Am nächsten Tag wanderten sie weiter. Und als die Sonne im Zenith stand, fanden sie die toten Vögel. Aufgeregt flitzte Cchraskar im Unterholz umher. „Hier ist einer, und hier noch einer!“, fauchte er. Überall lagen tote Vögel herum, alle Arten waren darunter, vom Rubinvogel bis zum Quidipa. Sie befanden sich in verschiedenen Stadien der Verwesung. Manche schienen gerade erst gestorben zu sein, andere waren nur noch ein zerfleddertes Bündel Federn und Knochen. Ratlos stupste Alena einen der kleinen Körper mit der Schwertspitze an. „Schwer zu sagen, woran der hier gestorben ist. Gebrochener Flügel, glaube ich.“
„Bei dem hier auch“, rief Jorak, der bekümmert einen toten Gelbfeder-Bussard inspizierte. „Was kann hier passiert sein? Es sieht aus, als wäre er gegen ein Hindernis geflogen. Aber er hätte ja blind sein müssen, um die Bäume nicht zu sehen!“
Verstört setzten sie ihren Weg fort.
***
Rena und Tjeri mussten zu ihrem Haus in Vanamee zurückkehren. Noch immer ging es Rena schlecht, sie fühlte sich schwach und apathisch. Es war, als hätte der Tod ihres Baumes ihren Körper jede Kraft gekostet. Die Heilerin der Erd-Gilde, die sie kommen ließen, zuckte nur die Schultern: „So was dauert, du musst dich eben eine Weile schonen.“ Schlimm fand Rena auch, dass ihr nicht einmal ein Stück Holz von ihrem Baum geblieben war – die übereifrigen Diener der Burg hatten den Stamm schon zu Wagenrädern verarbeitet. Ihre Viveca, zu Wagenrädern!
Tjeri wies alle Ratsuchenden ab, die Rena sprechen wollten. Er brachte ihr einen Trank mit Yerba Nierro ans Bett, betrachtete sie besorgt und strich ihr eine Haarsträhne aus der Stirn. Rena musste die Tasse mit beiden Händen halten, um sie nicht fallenzulassen. „Ich muss irgendetwas unternehmen“, sagte sie.

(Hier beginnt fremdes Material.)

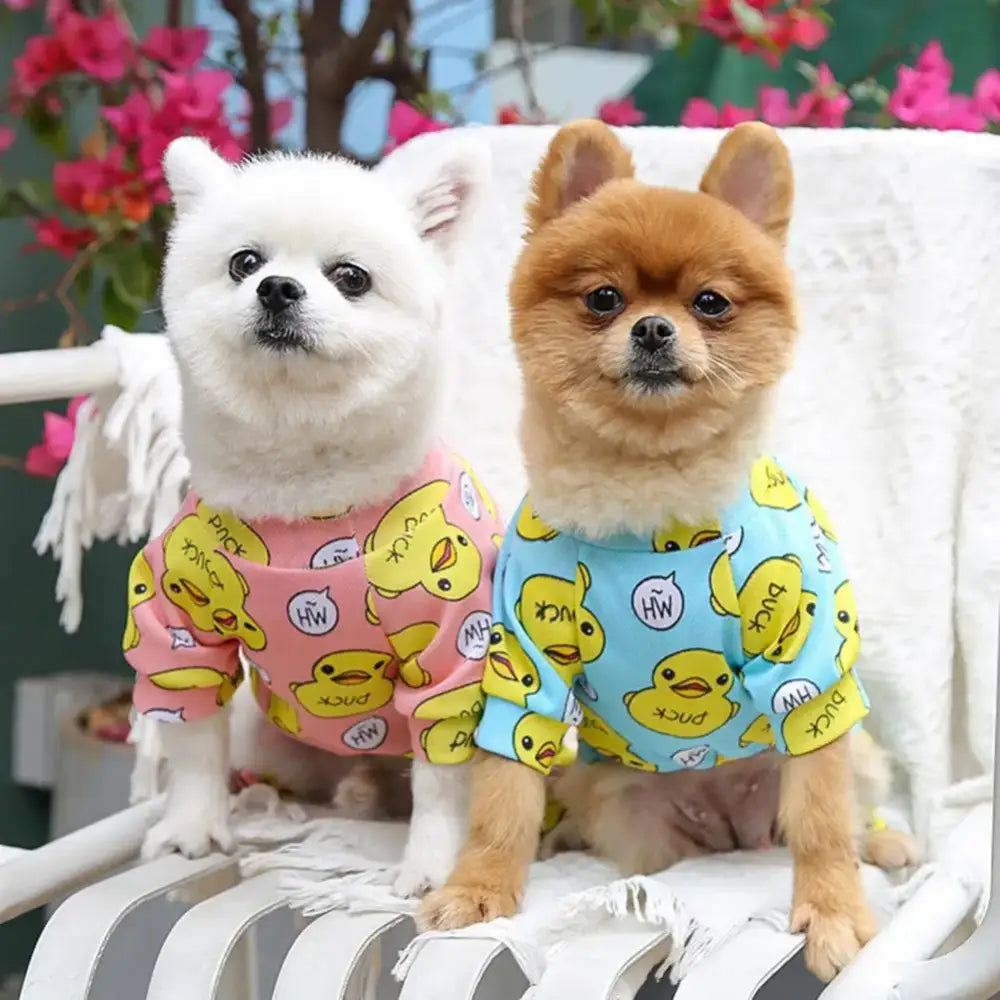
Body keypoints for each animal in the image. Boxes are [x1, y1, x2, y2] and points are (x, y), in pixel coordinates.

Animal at [133, 131, 500, 892]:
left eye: (351, 277)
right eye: (245, 262)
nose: (277, 287)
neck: (305, 502)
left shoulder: (457, 648)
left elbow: (443, 780)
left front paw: (433, 864)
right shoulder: (178, 625)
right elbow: (193, 740)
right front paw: (191, 829)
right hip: (275, 738)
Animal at [422, 121, 900, 980]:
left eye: (711, 303)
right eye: (604, 298)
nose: (652, 327)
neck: (648, 511)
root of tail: (735, 828)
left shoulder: (807, 668)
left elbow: (821, 817)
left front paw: (832, 911)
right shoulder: (525, 668)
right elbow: (504, 794)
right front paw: (480, 889)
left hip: (858, 752)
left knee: (848, 813)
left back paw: (889, 846)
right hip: (626, 814)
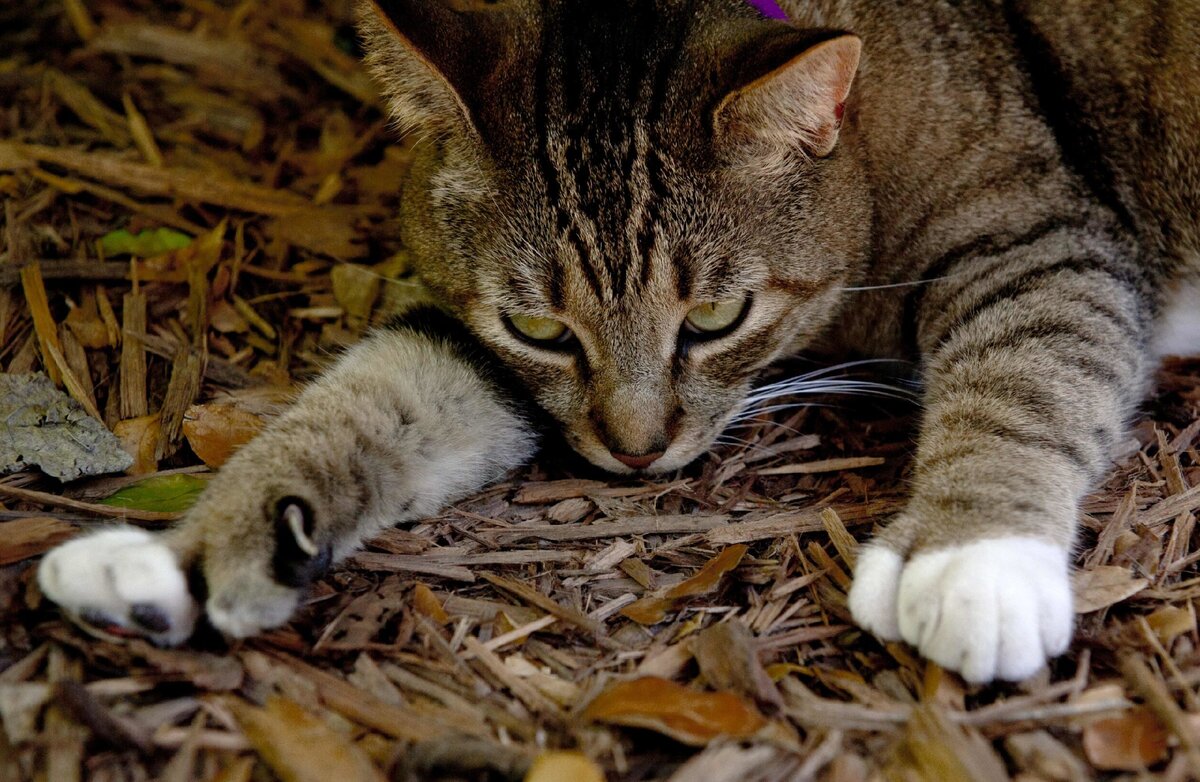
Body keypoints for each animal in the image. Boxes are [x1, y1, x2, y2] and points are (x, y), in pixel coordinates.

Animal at [32, 0, 1195, 686]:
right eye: (541, 328)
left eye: (716, 319)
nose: (636, 453)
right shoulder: (485, 349)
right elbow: (376, 395)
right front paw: (187, 551)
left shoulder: (1040, 236)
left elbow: (1027, 372)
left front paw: (974, 557)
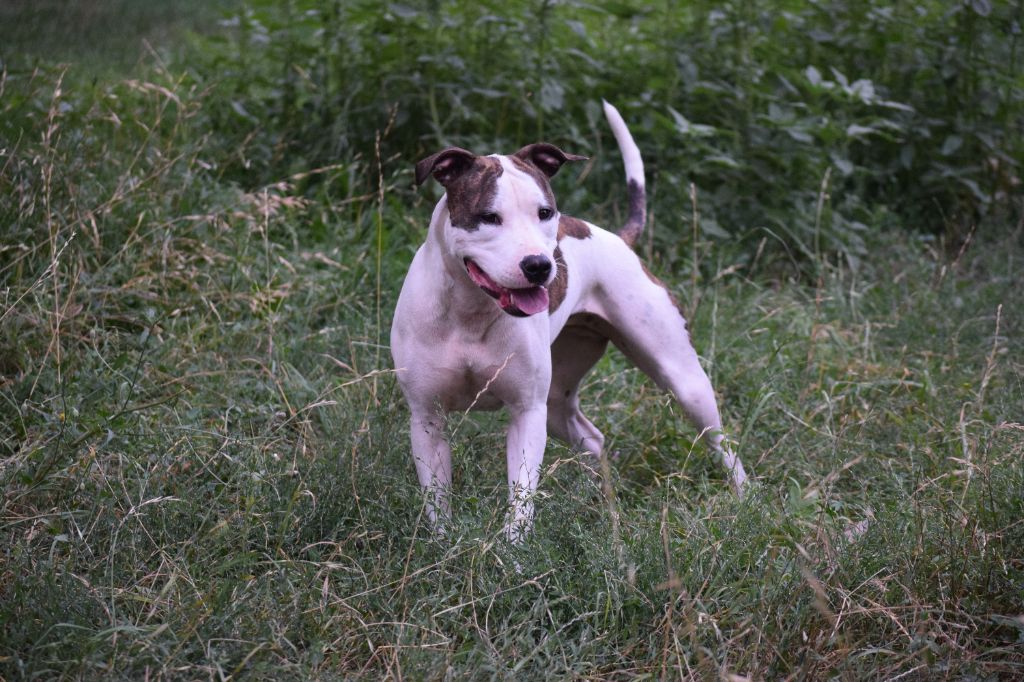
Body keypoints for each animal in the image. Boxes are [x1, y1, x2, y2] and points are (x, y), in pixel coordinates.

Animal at [389, 100, 745, 540]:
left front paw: (512, 551)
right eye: (488, 216)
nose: (539, 266)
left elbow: (521, 496)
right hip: (558, 400)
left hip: (683, 381)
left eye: (545, 212)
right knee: (593, 439)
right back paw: (604, 506)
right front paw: (441, 546)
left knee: (721, 442)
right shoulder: (427, 418)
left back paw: (746, 500)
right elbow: (437, 501)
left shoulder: (528, 412)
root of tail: (618, 238)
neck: (471, 311)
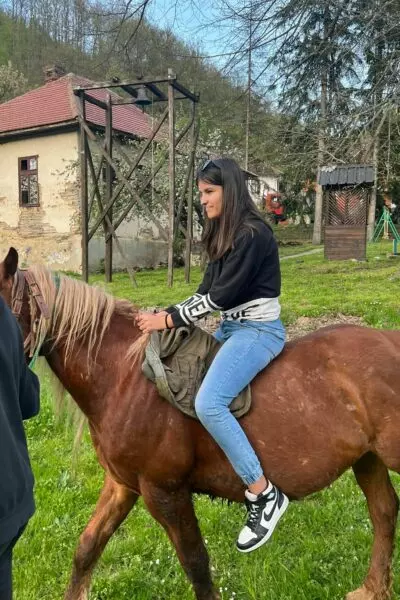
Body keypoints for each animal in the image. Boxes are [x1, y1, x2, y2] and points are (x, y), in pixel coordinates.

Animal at [1, 245, 400, 600]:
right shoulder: (122, 484)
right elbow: (87, 548)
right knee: (384, 512)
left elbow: (196, 564)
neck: (125, 378)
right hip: (367, 458)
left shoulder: (165, 492)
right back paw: (372, 589)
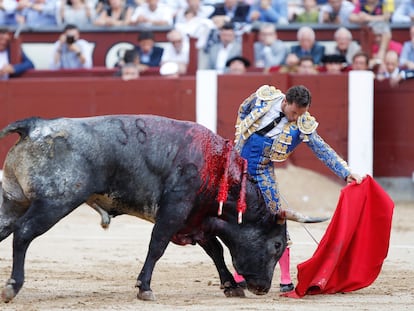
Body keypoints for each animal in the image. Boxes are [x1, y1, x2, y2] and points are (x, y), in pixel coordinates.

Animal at [0, 114, 324, 302]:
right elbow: (157, 245)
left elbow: (216, 251)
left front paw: (231, 285)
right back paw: (13, 286)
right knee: (24, 233)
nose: (263, 287)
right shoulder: (176, 210)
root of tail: (35, 126)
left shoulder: (197, 219)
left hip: (13, 201)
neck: (219, 172)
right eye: (277, 244)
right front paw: (144, 288)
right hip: (56, 201)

„Verdammt, Rena, du bist krank.“ Tjeri seufzte. „Außerdem gibt es genug andere Leute, die für Daresh verantwortlich sind.“
„Ja, und?“ Rena dachte nach. „Ich glaube, der erste wichtige Schritt wäre, mehr über die Kinder herauszufinden. Dann können wir uns ja immer noch entscheiden, wie man mit ihnen umgehen sollte.“
Tjeri nickte. „Auf jeden Fall wird es besser sein, bald etwas zu tun ... jetzt kann man sie vielleicht noch lehren, dass sie ihre Macht nicht missbrauchen sollten. Vielleicht kann man sie sogar noch dazu bringen, dass sie sich für das schämen, was sie anderen Menschen angetan haben.“
Rena fröstelte und wickelte sich enger in ihre Decken. „Aber wenn sie verwöhnt und mächtig aufwachsen und schließlich Erwachsene sind ... dann sieht´s böse aus für uns alle.“
Sie beschloss in der kommenden Woche nach Karénovia zu reisen. Dort, in der abgelegenen Gegend am Schnittpunkt dreier Provinzen, waren die Kinder aufgewachsen und entdeckt worden.